*ASSIGNMENT 1*: Copy out the entries word for word, everything from the start of the entries down to the line containing "chten wir alle", both ends included. Leave the pictures out of your copy.

*SUPPLIED TEXT*:
..........

Some of those who bothered to watch muttered about body doubles and voice manipulation, but most newspapers and TV stations in the Middle East played the story straight, accepting that the tape was authentic. That doesn't mean it will change the minds of those who oppose the war. "I don't believe it will have a huge impact on the Muslim world," says Atwan, the editor of al-Quds. "It's too late. It's like accusing somebody of murder and executing him, and then saying 'Now we found the evidence.'" For Atwan and many other commentators, the point is not bin Laden's responsibility for attacks like those of Sept. 11; that is a given. It is, rather, the actions the U.S. took to visit justice on the terrorists. "I want the U.S. to behave as a civilized superpower," says Atwan. "To take revenge, to send these bombers to kill innocent people, isn't justified."

Victory justifies a lot, but experts on al-Qaeda warn that winning the war will not eliminate the organization. For Jacquard, a central significance of the tape was the overt support offered to al-Qaeda by a network of radical and militant Saudi clergy; bin Laden and al-Ghamdi mention four other clerics approvingly. "That kind of sympathy with Islamic militancy and rationalization of terror," says Jacquard, "has become common in Saudi Arabia and the gulf states." Ranstorp thinks the poem bin Laden recited— "Our homes are flooded with blood...we will not stop our raids/Until you free our lands"— could mean that a new wave of attacks on the U.S. will be launched after Afghanistan has been pacified. "One of the worrying things," he says, "is that we will be lulled into a false sense of security."

In the fight against terrorism, caution is a virtue. Still, a month ago, bin Laden could spend a happy hour chatting with friends in the comfort of a well-appointed house. By the time the tape of that event was shown to the world, he was— in all likelihood— hidden in a cave, being bombed by American planes. On the tape, bin Laden said, "Over weeping sounds, now/We hear the beats of drums." They beat for him.

..........

*RECORD SET*:
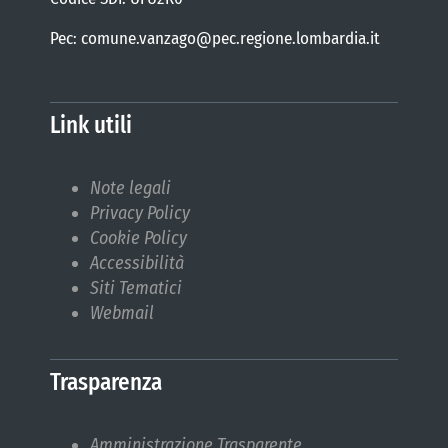
Pec: comune.vanzago@pec.regione.lombardia.it
Link utili
Note legali
Privacy Policy
Cookie Policy
Accessibilità
Siti Tematici
Webmail
Trasparenza
Amministrazione Trasparente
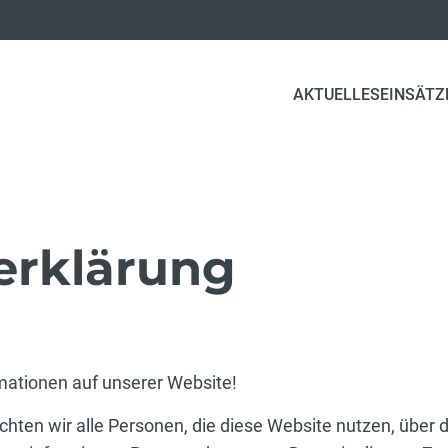
AKTUELLES
EINSÄTZ
erklärung
rmationen auf unserer Website!
chten wir alle Personen, die diese Website nutzen, über 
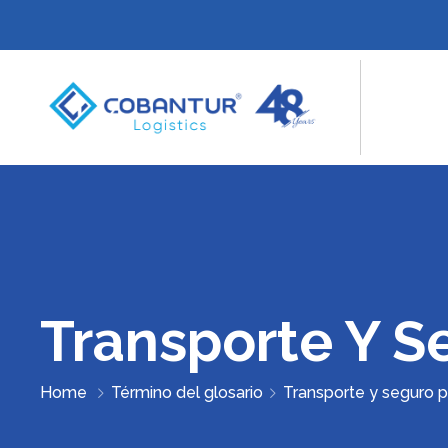
Transporte Y S
Home
Término del glosario
Transporte y seguro 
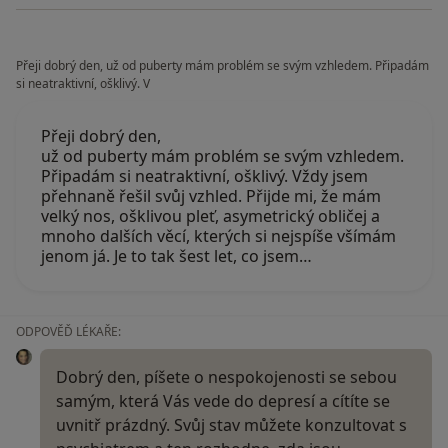
Přeji dobrý den, už od puberty mám problém se svým vzhledem. Připadám
si neatraktivní, ošklivý. V
Přeji dobrý den,
už od puberty mám problém se svým vzhledem.
Připadám si neatraktivní, ošklivý. Vždy jsem
přehnaně řešil svůj vzhled. Přijde mi, že mám
velký nos, ošklivou pleť, asymetrický obličej a
mnoho dalších věcí, kterých si nejspíše všímám
jenom já. Je to tak šest let, co jsem…
ODPOVĚĎ LÉKAŘE:
Dobrý den, píšete o nespokojenosti se sebou
samým, která Vás vede do depresí a cítíte se
uvnitř prázdný. Svůj stav můžete konzultovat s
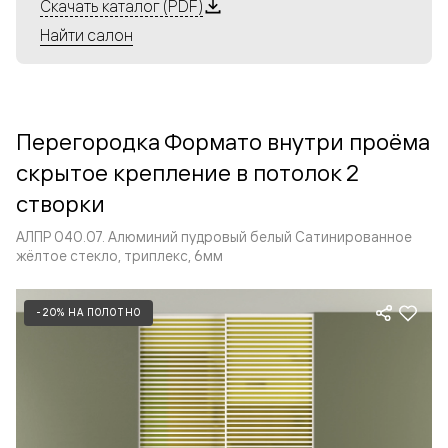
Алюминиевые перегородки имеют единый профиль
Скачать каталог (PDF)
с алюминиевыми дверьми и легко сочетаются в одном
Найти салон
пространстве, не перегружая его. Также их можно
комбинировать в интерьере с полотнами из нашего
стандартного ассортимента. Помимо этого, система
алюминиевых перегородок и дверей координируется
Перегородка Формато внутри проёма
со стеновыми панелями Волховец.
скрытое крепление в потолок 2
створки
АЛПР 040.07. Алюминий пудровый белый Сатинированное
жёлтое стекло, триплекс, 6мм
-20% НА ПОЛОТНО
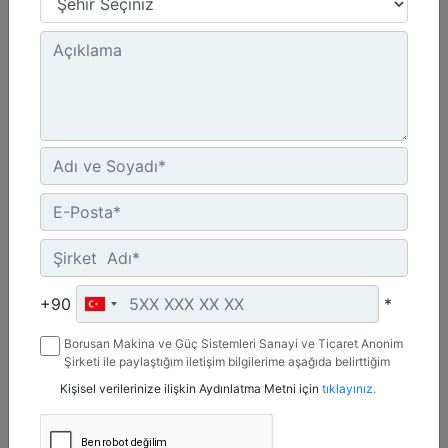
50.8 inç - 1290 mm
Ağırlık :
1717 lb - 779 kg
Toplam Uzunluk :
67 inç - 1703 mm
Detay
Teklif Al
+90
*
Borusan Makina ve Güç Sistemleri Sanayi ve Ticaret Anonim
Şirketi ile paylaştığım iletişim bilgilerime aşağıda belirttiğim
kanallardan kampanya, etkinlik ve özel fırsatlar ile ilgili
Kişisel verilerinize ilişkin Aydınlatma Metni için
tıklayınız.
mesaj gönderilmesine izin veriyorum.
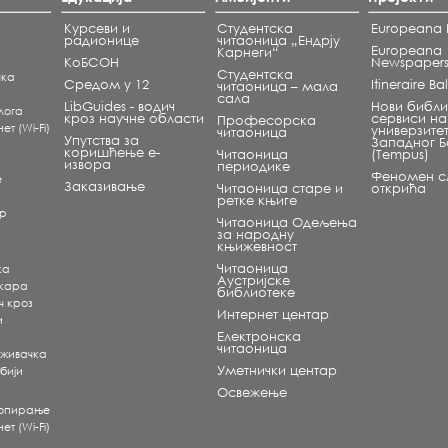
Курсеви и
Студентска
Europeana L
радионице
читаоница „Ендрју
Europeana
Карнеги“
КоБСОН
Newspaper
Студентска
чка
Средом у 12
Itineraire B
читаоница – мала
сала
LibGuides - водич
Нови библи
лога
кроз научне области
сервиси на
Професорска
т (Wi-Fi)
универзите
читаоница
Упутства за
Западног 
коришћење е-
Читаоница
(Tempus)
извора
периодике
Феномен сл
е
Заказивање
Читаоница старе и
открића
ретке књиге
ар
Читаоница Одељења
за народну
књижевност
Читаоница
ка
Аустријске
екара
библиотеке
ч кроз
Интернет центар
и
Електронска
читаоница
аживачка
Уметнички центар
бији
Освежење
копирање
т (Wi-Fi)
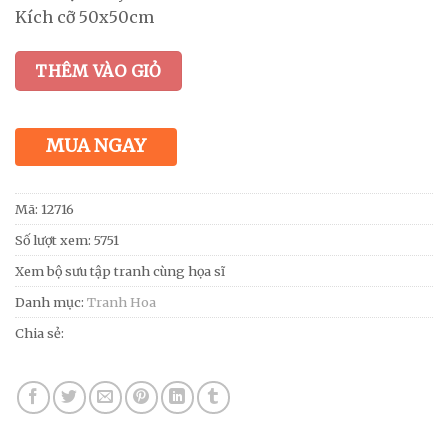
Kích cỡ 50x50cm
THÊM VÀO GIỎ
MUA NGAY
Mã:
12716
Số lượt xem: 5751
Xem bộ sưu tập tranh cùng họa sĩ
Danh mục:
Tranh Hoa
Chia sẻ:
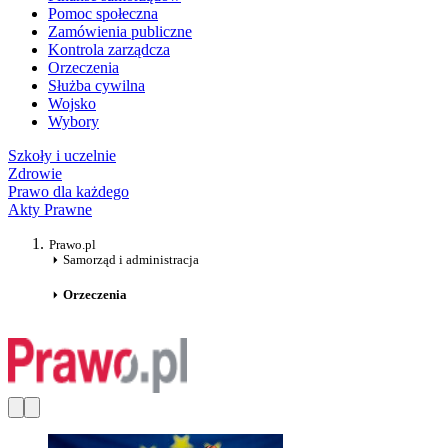
Pomoc społeczna
Zamówienia publiczne
Kontrola zarządcza
Orzeczenia
Służba cywilna
Wojsko
Wybory
Szkoły i uczelnie
Zdrowie
Prawo dla każdego
Akty Prawne
Prawo.pl
Samorząd i administracja
Orzeczenia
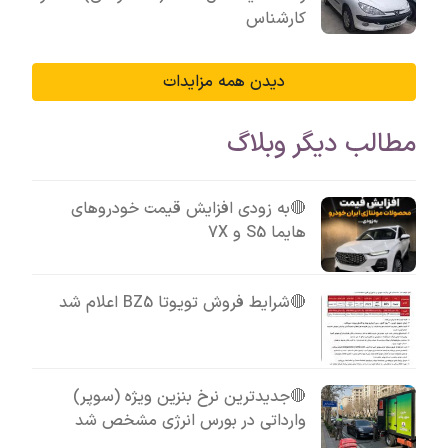
کارشناس
دیدن همه مزایدات
مطالب دیگر وبلاگ
🔴به زودی افزایش قیمت خودروهای
هایما S5 و 7X
🔴شرایط فروش تویوتا BZ5 اعلام شد
🔴جدیدترین نرخ بنزین ویژه (سوپر)
وارداتی در بورس انرژی مشخص شد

..........

*ASSIGNMENT 2*:
Answer these questions from the passage about the bin Laden tape:
(a) Which newspaper does Atwan edit?
(b) How many other clerics do bin Laden and al-Ghamdi mention approvingly?
(c) Where was bin Laden most likely hidden by the time the tape was shown to the world?

*EXERCISE RESULT 1*:
Pec: comune.vanzago@pec.regione.lombardia.it
Link utili
Note legali
Privacy Policy
Cookie Policy
Accessibilità
Siti Tematici
Webmail
Trasparenza
Amministrazione Trasparente
AKTUELLES
EINSÄTZ
erklärung
rmationen auf unserer Website!
chten wir alle Personen, die diese Website nutzen, über 

*EXERCISE RESULT 2*:
(a) Al-Quds
(b) Four
(c) In a cave